→ **DESCRIPTION OF THE TASK**
Copy out every line of the listing below without changing anything.

→ **INFORMATION SUPPLIED**
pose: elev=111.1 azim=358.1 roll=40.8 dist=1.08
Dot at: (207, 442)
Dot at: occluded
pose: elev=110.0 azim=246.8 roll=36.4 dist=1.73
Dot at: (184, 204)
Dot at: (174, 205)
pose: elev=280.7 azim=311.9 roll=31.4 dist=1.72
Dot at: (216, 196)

→ **TASK RESPONSE**
pose: elev=111.1 azim=358.1 roll=40.8 dist=1.08
Dot at: (207, 442)
Dot at: occluded
pose: elev=110.0 azim=246.8 roll=36.4 dist=1.73
Dot at: (184, 204)
Dot at: (174, 205)
pose: elev=280.7 azim=311.9 roll=31.4 dist=1.72
Dot at: (216, 196)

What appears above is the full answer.